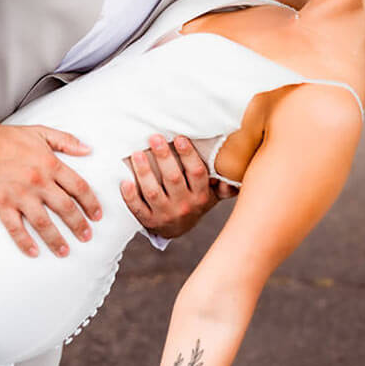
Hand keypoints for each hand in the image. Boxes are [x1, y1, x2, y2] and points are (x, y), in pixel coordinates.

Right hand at [0, 118, 101, 257]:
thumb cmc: (9, 137)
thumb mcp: (42, 132)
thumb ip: (67, 141)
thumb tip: (88, 149)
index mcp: (50, 165)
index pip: (78, 187)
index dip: (91, 203)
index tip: (97, 215)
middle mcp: (38, 182)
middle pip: (65, 208)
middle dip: (79, 225)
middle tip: (87, 236)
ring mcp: (20, 196)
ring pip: (43, 223)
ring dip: (56, 239)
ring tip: (65, 251)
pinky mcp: (1, 205)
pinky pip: (15, 228)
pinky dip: (24, 242)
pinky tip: (33, 252)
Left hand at [120, 134, 235, 238]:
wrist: (178, 227)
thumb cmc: (195, 200)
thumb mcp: (213, 193)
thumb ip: (225, 183)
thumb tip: (240, 174)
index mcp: (201, 195)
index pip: (196, 173)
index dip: (188, 155)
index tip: (179, 138)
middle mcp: (185, 205)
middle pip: (173, 179)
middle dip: (163, 157)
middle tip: (153, 138)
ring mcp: (165, 214)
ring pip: (153, 192)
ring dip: (144, 172)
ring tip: (136, 154)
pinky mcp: (149, 221)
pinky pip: (138, 208)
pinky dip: (130, 195)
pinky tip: (124, 180)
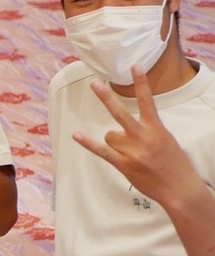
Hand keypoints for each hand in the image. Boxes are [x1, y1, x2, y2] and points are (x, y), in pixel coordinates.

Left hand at [74, 67, 204, 208]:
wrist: (179, 189)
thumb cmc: (174, 164)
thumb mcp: (167, 140)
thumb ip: (150, 129)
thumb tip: (132, 125)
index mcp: (157, 129)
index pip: (148, 101)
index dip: (141, 83)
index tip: (134, 66)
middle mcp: (143, 138)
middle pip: (120, 113)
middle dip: (106, 97)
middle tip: (95, 83)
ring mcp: (132, 151)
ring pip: (110, 135)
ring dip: (114, 141)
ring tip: (129, 152)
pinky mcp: (123, 164)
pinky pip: (102, 151)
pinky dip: (88, 143)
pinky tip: (76, 134)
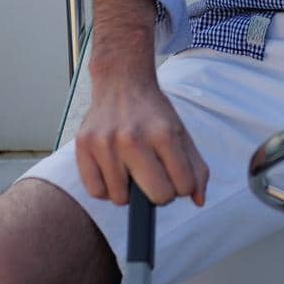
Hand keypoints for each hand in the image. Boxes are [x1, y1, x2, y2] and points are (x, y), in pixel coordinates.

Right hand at [75, 76, 208, 206]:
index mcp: (164, 133)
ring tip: (129, 169)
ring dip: (128, 191)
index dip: (182, 186)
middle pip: (158, 196)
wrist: (121, 82)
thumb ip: (196, 167)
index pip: (183, 186)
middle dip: (160, 193)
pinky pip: (97, 192)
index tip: (174, 175)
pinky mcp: (84, 146)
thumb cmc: (152, 113)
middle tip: (154, 176)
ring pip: (122, 199)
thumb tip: (199, 201)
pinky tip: (112, 172)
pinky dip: (106, 189)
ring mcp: (106, 143)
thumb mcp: (180, 132)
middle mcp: (133, 138)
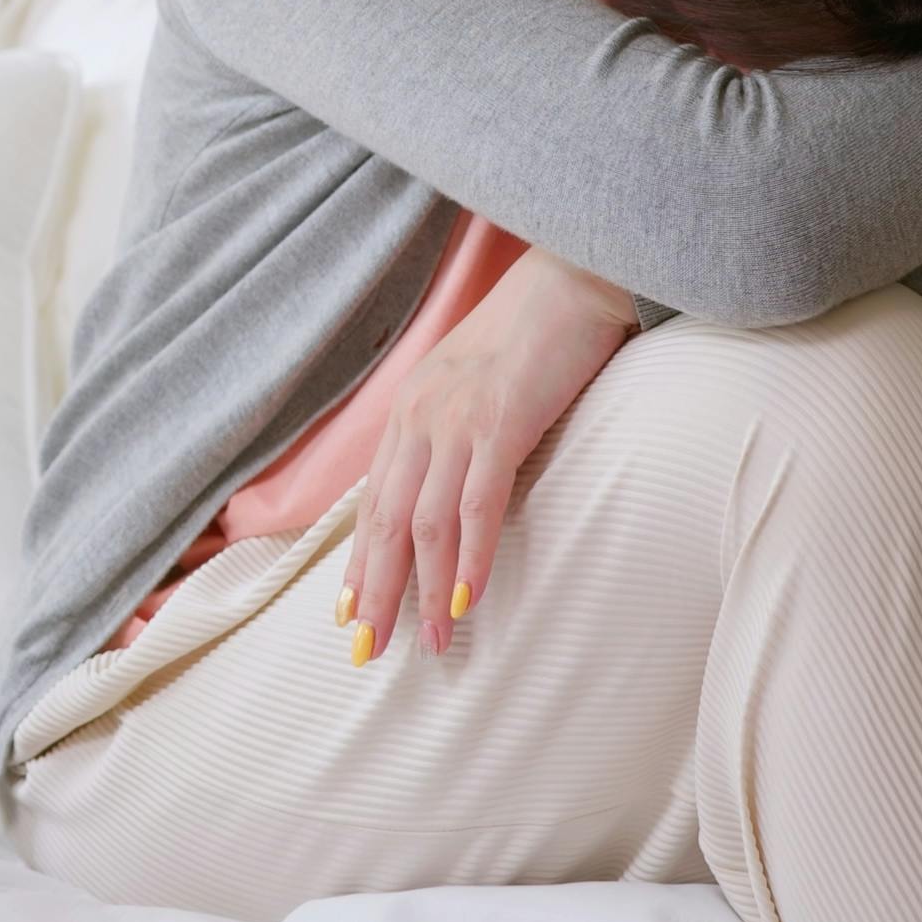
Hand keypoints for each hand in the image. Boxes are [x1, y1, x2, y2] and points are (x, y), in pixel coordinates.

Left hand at [342, 246, 638, 668]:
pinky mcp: (500, 424)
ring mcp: (456, 423)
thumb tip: (456, 476)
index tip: (349, 608)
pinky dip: (471, 556)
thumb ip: (457, 427)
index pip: (375, 500)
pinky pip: (478, 504)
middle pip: (387, 521)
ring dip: (426, 589)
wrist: (572, 274)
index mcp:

|---|

● ASSIGNED TASK: The expected output is the exact run of lines from the first line of the material above through the line that contains "middle tip: (153, 138)", minus any pictures.

● RESPONSE FOR THIS EXERCISE:
Hand keypoints for each hand in the image. Boxes are [x1, y1, x2, y2] and points are (x, y), in pixel coordinates.

Right hand at [0, 118, 101, 257]:
thumb cmc: (9, 137)
thumb mcp: (42, 132)
thumb ip: (67, 141)
thumb tip: (88, 149)
index mcp: (50, 165)
index pip: (78, 187)
index dip: (91, 203)
index tip: (97, 215)
middle mcp: (38, 182)
middle pip: (65, 208)
middle dip: (79, 225)
middle tip: (87, 236)
ring mcp: (20, 196)
ring pip: (43, 223)
ring dip: (56, 239)
ring tip: (65, 251)
pinky mcp: (1, 205)
pinky pip: (15, 228)
pinky dip: (24, 242)
pinky tip: (33, 252)
Left hand at [120, 134, 235, 238]:
wrist: (178, 227)
thumb cmc: (195, 200)
thumb mcp: (213, 193)
thumb ip: (225, 183)
thumb tip: (240, 174)
index mcp: (201, 195)
index pip: (196, 173)
index dip: (188, 155)
index tip: (179, 138)
middle mcp: (185, 205)
middle pip: (173, 179)
middle dip: (163, 157)
middle tip: (153, 138)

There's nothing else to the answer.